Talent and skill. Listen to "Grey Matter" and note the perfect timing. "Only a Lad" "Who Do You Want To Be" and one of my FAVORITES, "Little Guns"
The Boing is very catchy, addictive, and fun to listen to. Goes REAL good with the B-52s

L.A.'s House Band | Reviewer: Jay | 10/16/08

For most of the 80's Oingo Boingo was to L.A. and Orange County what the Grateful Dead was to San Francisco. Oingo Boingo developed the kind of fan following that made every appearance an event. They were "our band", and we believed they knew and appreciated our enthusiasm.
If you must compare them to any other groups, I think Madness would come close; Not so much for musical styling as for their composition. Both groups were mini-orchestras, and to see them on stage was to behold brilliant chaos.
Musically, they were one of a kind. Sonically bright and cheerful, lyrically questioning and slightly morbid, they were at the forefront of what became known as New Wave.
To those who are not familiar with their songs, they can be intimidating and strange (think Sparks, if you're familiar with them).
Their most accessible songs are Dead Man's Party, Weird Science and I Love Little Girls: listen to these a couple of times and the rest of their catalog will come easier.
SoCal remembers our house band, and we miss them very, very much.

A Model Muisic Group | Reviewer: Ava | 2/28/08

Admittedly, Oingo Boingo is... weird.

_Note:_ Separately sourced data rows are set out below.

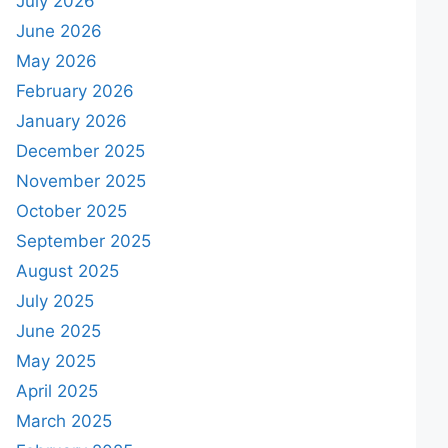
July 2026
June 2026
May 2026
February 2026
January 2026
December 2025
November 2025
October 2025
September 2025
August 2025
July 2025
June 2025
May 2025
April 2025
March 2025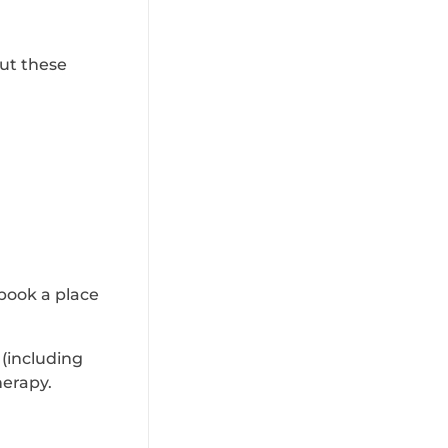
out these
book a place
 (including
herapy.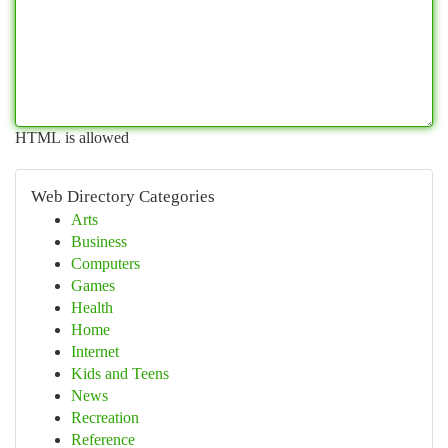
HTML is allowed
Web Directory Categories
Arts
Business
Computers
Games
Health
Home
Internet
Kids and Teens
News
Recreation
Reference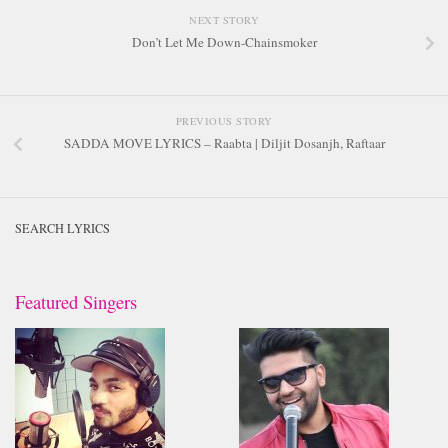
NEXT STORY
Don’t Let Me Down-Chainsmoker
PREVIOUS STORY
SADDA MOVE LYRICS – Raabta | Diljit Dosanjh, Raftaar
SEARCH LYRICS
Featured Singers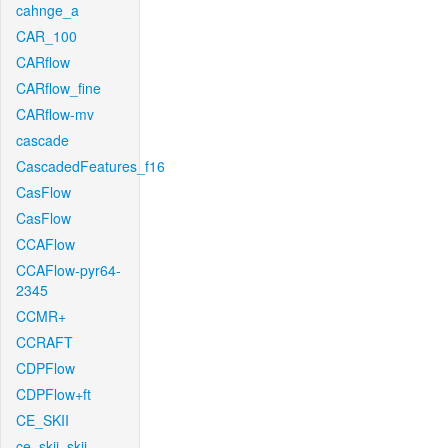
cahnge_a
CAR_100
CARflow
CARflow_fine
CARflow-mv
cascade
CascadedFeatures_f16
CasFlow
CasFlow
CCAFlow
CCAFlow-pyr64-
2345
CCMR+
CCRAFT
CDPFlow
CDPFlow+ft
CE_SKII
ce_skii_skii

Their style is different(which is probably the reason that nobody my age knows who they are) but I-personally- think that the above-mentioned weirdness is not only good, but is a model for others to emulate.
Danny Elfman(the most known of the group) contributes the concepts and vocals that bind the other band members' talents -which are considerable- and "marries"(to use a cooking term) the other "flavors" and "ingredients" together into an oddly catchy and tight group.

I hope that other artists will be as musically savvy -though I am sure that this is a false hope- and will be as thoughtful in their arrangments and lyrics as Oingo Boingo.